I have a data frame which always starts with a target column, then an unknown number of other columns, all of booleans (results of agrep searches against a dynamic number of search patterns).
I need to create a column called final_result, which is TRUE if any of the boolean columns have a TRUE value in them. The number of boolean columns is unknown in advance as the data frame is created on the fly.
My rather naive approach was this:
target = c('blood', 'pressure','lymphatic')

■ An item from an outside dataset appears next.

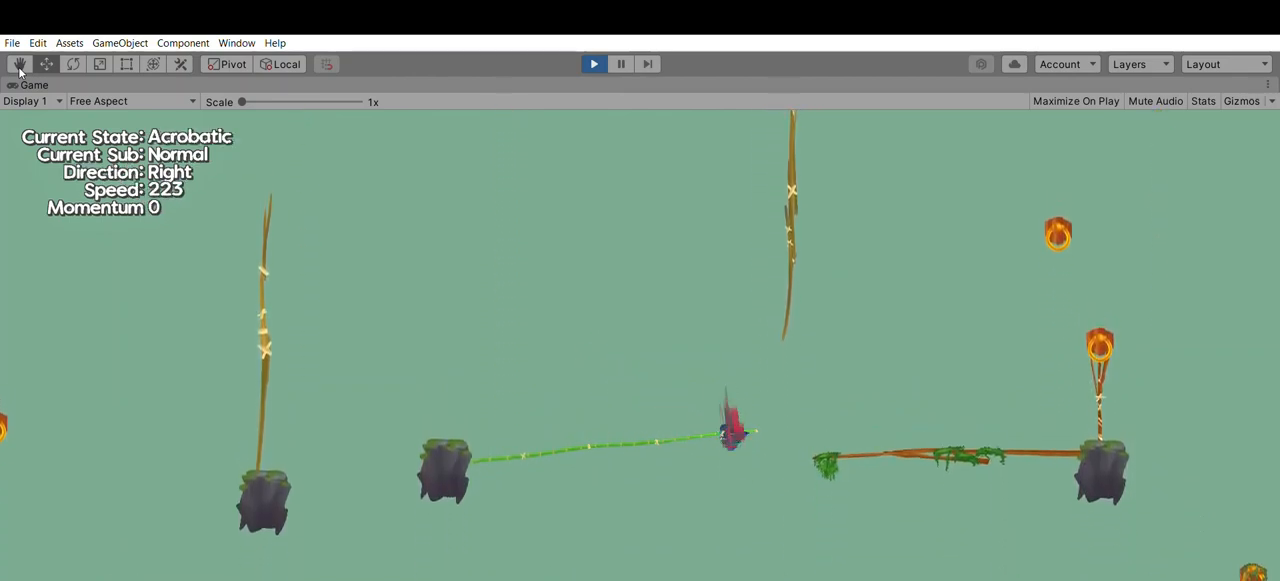
{"buttons": [], "left_stick": "center", "events": [[500, "left_stick", "center"]]}
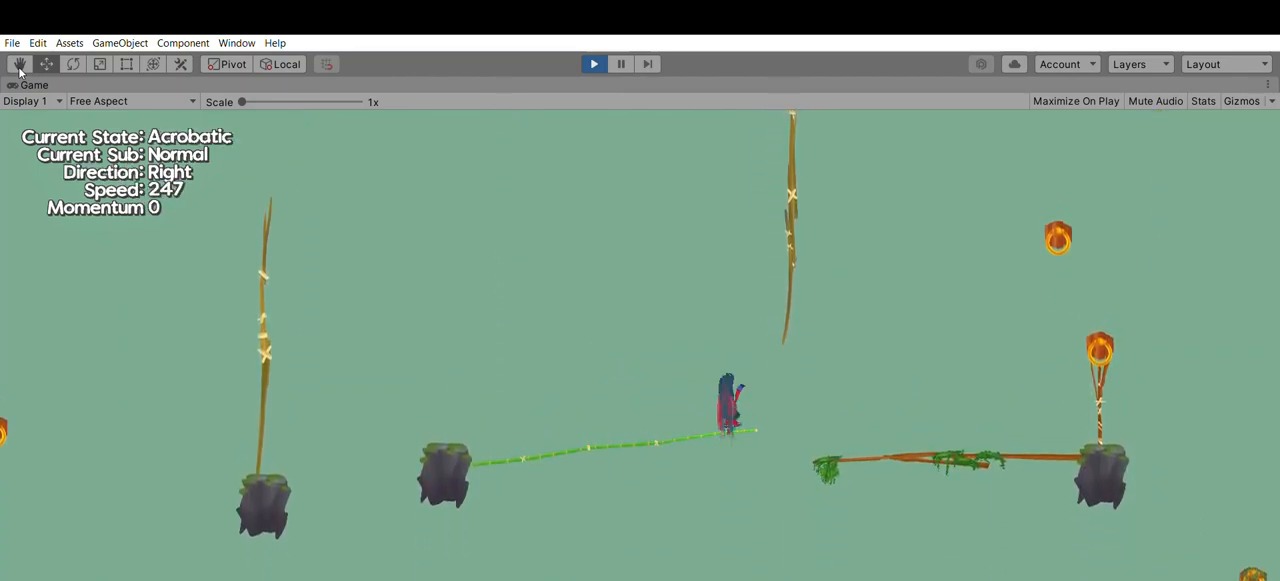
{"buttons": [], "left_stick": "down", "events": [[467, "left_stick", "down"]]}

result_1 = c(TRUE, TRUE, FALSE)
result_2 = c(TRUE, FALSE, FALSE)
# may be many more columns, unknown at runtime
df = data.frame(target, result_1, result_2)
df$final_result <- any(df[,2:ncol(df)])
but this returns:
the last result "lymphatic" has both FALSE values, and so should return FALSE.
Any ideas appreciated.
CodePudding user response:
A possible solution, based on dplyr
:
library(dplyr)
df %>%
mutate(new = rowSums(across(-target)) > 0)
#> target result_1 result_2 new
#> 1 blood TRUE TRUE TRUE
#> 2 pressure TRUE FALSE TRUE
#> 3 lymphatic FALSE FALSE FALSE
CodePudding user response:
An approach that does not require any additional packages is:
df$final_result <- apply(df[,-1], 1, any)
The -1
means all of the columns except the first one. The apply
function will convert the rest of the data frame into a matrix, then apply the any
function to each row (the 2nd argument is 1 for rows, 2 for columns).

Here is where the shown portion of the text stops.